Ende der Praxisgebühr

Neun Jahre nach ihrer Einführung wird die Praxisgebühr abgeschafft. Die Landesärztekammer Baden-Württemberg kritisiert vor allem die Folgen der Gebühr: Bürokratie und finanzielle Belastung der Versicherten.

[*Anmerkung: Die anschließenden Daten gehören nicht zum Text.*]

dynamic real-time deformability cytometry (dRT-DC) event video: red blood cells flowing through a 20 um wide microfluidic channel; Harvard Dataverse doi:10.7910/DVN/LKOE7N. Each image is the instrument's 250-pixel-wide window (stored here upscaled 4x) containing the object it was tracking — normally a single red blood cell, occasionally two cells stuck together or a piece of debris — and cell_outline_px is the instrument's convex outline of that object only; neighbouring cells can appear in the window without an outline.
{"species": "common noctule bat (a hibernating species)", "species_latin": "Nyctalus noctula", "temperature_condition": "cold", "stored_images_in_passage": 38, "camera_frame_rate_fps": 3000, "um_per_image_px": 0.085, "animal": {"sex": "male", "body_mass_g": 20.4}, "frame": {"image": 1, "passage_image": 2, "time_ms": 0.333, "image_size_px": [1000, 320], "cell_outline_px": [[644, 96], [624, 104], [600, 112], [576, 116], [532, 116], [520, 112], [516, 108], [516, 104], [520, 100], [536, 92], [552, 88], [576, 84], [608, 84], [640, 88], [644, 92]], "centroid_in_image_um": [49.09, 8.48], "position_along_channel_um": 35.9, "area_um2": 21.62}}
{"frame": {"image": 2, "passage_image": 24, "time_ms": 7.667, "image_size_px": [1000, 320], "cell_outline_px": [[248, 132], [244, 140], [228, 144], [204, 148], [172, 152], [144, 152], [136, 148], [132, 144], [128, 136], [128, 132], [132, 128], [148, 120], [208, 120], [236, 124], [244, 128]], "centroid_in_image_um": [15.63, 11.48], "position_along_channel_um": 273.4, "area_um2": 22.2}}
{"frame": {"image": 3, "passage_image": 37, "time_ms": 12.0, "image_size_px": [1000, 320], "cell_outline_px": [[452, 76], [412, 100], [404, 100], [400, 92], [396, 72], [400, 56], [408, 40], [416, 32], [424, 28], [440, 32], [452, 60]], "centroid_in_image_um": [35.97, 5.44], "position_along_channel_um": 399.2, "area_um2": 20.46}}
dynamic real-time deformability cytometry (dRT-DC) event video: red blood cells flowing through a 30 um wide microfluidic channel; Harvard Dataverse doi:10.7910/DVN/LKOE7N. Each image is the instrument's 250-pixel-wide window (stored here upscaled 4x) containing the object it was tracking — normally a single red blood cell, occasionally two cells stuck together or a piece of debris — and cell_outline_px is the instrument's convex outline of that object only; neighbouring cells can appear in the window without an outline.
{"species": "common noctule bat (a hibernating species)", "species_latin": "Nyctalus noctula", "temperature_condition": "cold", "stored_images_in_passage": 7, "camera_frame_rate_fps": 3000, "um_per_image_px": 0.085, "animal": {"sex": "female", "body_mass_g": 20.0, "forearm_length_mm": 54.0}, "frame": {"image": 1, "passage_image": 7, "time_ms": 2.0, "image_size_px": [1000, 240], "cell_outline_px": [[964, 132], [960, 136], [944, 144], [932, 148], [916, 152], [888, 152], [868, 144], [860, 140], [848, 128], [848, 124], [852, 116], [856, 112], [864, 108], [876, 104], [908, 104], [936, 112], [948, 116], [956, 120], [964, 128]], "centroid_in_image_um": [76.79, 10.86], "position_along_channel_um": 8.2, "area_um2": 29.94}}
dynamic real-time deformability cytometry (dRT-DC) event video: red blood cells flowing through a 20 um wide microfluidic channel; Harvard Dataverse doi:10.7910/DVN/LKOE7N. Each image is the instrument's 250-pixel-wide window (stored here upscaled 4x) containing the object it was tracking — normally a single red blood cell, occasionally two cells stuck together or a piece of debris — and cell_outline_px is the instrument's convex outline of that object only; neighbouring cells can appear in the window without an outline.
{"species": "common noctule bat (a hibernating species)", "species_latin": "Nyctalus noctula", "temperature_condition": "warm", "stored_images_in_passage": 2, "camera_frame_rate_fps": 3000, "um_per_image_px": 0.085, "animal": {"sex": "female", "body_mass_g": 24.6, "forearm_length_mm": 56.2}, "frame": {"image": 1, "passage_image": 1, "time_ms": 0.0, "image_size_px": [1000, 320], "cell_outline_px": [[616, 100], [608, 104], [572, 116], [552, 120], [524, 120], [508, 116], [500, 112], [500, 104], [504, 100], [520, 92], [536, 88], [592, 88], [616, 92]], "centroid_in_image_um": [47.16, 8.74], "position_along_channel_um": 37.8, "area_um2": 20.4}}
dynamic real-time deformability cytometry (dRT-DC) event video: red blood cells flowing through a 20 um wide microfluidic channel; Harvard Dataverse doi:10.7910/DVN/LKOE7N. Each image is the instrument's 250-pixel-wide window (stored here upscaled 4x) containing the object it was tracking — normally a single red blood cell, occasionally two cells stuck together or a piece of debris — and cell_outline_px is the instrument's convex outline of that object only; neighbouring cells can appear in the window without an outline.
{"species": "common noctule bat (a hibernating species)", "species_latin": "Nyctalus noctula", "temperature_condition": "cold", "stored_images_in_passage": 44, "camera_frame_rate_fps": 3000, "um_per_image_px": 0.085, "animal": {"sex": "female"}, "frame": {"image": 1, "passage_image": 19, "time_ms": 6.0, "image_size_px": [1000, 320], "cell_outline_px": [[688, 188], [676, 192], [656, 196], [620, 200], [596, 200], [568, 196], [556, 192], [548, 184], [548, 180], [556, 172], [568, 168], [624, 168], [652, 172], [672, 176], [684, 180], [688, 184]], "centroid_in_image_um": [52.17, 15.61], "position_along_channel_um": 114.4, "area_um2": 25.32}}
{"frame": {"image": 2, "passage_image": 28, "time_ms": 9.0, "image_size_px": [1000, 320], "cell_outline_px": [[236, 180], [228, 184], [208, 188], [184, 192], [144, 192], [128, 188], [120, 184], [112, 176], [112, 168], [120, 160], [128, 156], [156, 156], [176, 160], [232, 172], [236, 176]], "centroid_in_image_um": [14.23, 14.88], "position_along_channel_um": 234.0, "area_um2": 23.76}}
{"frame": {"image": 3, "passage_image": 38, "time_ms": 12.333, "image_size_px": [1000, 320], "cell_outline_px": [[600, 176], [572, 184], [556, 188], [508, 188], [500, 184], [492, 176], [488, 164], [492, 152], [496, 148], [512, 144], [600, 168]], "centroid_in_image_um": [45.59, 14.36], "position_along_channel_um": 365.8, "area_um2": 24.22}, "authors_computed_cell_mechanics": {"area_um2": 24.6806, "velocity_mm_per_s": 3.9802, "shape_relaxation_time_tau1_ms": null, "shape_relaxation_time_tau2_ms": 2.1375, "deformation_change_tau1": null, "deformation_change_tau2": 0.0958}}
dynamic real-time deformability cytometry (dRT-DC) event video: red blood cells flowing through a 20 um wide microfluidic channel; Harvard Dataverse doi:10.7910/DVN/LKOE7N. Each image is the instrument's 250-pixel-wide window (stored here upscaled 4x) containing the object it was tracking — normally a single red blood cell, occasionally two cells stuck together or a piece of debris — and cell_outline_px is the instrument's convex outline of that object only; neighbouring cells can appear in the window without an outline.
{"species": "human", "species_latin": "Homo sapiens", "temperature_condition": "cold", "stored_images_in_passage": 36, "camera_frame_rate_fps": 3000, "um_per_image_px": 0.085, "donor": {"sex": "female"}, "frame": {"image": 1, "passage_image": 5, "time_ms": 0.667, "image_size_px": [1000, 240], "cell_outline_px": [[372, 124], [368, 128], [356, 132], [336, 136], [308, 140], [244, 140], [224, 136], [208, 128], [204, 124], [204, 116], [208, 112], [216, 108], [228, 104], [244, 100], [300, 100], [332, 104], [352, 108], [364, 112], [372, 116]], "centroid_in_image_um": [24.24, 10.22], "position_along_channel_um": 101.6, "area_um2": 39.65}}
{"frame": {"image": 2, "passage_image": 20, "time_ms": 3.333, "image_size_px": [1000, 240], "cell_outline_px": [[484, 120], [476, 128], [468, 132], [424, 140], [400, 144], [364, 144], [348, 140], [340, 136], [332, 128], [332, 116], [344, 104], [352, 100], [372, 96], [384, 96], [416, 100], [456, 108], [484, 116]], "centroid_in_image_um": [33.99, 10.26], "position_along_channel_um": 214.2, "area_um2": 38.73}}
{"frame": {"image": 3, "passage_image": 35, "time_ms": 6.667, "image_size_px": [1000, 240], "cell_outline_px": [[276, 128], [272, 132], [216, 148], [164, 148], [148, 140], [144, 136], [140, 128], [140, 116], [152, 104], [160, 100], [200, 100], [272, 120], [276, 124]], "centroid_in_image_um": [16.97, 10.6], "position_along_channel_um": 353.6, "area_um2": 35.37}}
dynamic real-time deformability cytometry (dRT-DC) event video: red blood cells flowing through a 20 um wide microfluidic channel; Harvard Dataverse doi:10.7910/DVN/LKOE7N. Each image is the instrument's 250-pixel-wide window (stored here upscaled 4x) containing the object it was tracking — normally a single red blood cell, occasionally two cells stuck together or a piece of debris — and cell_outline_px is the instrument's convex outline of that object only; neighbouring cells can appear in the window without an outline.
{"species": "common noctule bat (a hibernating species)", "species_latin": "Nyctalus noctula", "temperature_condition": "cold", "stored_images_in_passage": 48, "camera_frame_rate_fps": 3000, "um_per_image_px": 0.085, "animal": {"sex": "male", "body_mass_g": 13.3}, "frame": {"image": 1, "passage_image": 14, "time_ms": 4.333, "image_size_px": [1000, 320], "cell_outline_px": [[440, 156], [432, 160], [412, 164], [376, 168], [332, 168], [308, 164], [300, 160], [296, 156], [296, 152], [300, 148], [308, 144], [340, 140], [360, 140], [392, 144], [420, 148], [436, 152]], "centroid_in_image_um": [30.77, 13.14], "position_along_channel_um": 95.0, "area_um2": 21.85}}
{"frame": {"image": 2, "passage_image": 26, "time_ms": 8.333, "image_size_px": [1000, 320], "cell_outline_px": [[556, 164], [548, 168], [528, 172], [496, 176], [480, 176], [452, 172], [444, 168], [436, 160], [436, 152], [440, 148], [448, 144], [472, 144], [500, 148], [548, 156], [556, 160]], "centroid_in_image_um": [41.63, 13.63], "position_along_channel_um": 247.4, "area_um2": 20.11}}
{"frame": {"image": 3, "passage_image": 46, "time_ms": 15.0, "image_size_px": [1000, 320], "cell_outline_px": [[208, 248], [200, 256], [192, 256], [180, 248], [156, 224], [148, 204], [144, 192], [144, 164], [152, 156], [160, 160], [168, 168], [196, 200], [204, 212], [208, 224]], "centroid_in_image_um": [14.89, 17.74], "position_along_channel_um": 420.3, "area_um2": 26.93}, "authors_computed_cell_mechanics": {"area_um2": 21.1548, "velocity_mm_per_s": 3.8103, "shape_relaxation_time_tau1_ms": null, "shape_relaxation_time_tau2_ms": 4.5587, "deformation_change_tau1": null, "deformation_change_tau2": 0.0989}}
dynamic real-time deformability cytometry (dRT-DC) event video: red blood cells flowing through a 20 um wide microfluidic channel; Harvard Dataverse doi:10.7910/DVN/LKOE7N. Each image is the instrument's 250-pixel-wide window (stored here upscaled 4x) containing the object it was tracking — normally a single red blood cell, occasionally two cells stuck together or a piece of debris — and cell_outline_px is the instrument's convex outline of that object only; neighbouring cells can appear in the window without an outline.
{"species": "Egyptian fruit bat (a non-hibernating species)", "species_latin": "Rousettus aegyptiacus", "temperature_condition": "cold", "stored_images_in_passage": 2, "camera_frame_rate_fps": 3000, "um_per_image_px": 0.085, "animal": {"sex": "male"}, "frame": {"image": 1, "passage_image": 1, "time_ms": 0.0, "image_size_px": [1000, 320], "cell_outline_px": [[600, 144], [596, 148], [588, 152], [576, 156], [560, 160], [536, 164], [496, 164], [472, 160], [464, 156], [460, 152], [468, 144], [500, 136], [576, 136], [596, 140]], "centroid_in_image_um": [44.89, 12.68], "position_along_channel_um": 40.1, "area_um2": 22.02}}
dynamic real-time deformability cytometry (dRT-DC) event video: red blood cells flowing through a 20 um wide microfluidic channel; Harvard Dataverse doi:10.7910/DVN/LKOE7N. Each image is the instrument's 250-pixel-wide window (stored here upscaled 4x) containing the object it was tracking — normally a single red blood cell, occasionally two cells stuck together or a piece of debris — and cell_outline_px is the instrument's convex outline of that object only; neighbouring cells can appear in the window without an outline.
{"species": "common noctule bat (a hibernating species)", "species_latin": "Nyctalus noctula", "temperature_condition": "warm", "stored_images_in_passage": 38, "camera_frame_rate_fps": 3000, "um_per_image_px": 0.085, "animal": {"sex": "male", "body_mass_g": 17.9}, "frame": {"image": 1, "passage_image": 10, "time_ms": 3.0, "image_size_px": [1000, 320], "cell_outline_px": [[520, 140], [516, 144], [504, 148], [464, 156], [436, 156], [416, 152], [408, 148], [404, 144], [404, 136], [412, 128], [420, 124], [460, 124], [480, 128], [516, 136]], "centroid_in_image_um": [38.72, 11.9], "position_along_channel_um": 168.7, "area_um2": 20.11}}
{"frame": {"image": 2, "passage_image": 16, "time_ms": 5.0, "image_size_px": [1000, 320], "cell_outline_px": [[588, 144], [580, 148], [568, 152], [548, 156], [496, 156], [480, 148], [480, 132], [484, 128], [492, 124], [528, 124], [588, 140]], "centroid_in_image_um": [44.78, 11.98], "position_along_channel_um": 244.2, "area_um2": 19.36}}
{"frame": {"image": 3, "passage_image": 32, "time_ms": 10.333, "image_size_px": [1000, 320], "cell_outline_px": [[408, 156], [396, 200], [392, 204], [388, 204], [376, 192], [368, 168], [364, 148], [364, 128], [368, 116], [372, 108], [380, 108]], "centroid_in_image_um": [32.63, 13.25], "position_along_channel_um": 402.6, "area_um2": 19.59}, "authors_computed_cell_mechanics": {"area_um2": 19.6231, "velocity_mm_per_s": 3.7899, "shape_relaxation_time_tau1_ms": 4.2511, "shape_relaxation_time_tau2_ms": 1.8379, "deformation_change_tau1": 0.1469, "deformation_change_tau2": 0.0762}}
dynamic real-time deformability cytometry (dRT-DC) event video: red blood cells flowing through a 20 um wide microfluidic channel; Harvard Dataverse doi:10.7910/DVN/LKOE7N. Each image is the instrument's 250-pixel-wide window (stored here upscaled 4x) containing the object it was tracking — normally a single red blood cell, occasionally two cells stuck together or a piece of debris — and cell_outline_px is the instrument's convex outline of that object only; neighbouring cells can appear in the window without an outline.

Negative Folgen der Kassengebühr

Ab dem 1. Januar 2013 muss niemand mehr 10 Euro pro Quartal beim Besuch in einer Arztpraxis bezahlen – so der jüngste Beschluss der Regierung. Dr. Ulrich Clever, Präsident der Landesärztekammer Baden-Württemberg begrüßt diese Vereinbarung: „Die Praxisgebühr konnte von Anfang an keine der in sie gesetzten Erwartungen erfüllen. Weder ist die Zahl der Arztbesuche nachhaltig zurückgegangen, noch sind dadurch die Patientenströme in irgendeiner Weise sinnvoll gelenkt worden. Stattdessen verursachte die Praxisgebühr – von den Ärzten korrekterweise auch ‚Kassengebühr’ genannt – stets enorme Bürokratie-Kosten in den Praxen der niedergelassenen Ärztinnen und Ärzte.“

Sozial unverträglich

Nach den Worten des Präsidenten der rund 60.000 Ärztinnen und Ärzte in Baden-Württemberg habe die „Praxis-Eintrittsgebühr“ zudem die wirtschaftlich schlechter gestellten Bevölkerungsschichten belastet. Diese hätten wegen der Gebühr häufig auf notwendige Arztbesuche verzichtet. Der Kammerpräsident fordert daher von der Politik, sozialverträglichere Steuerungsinstrumente zu entwickeln.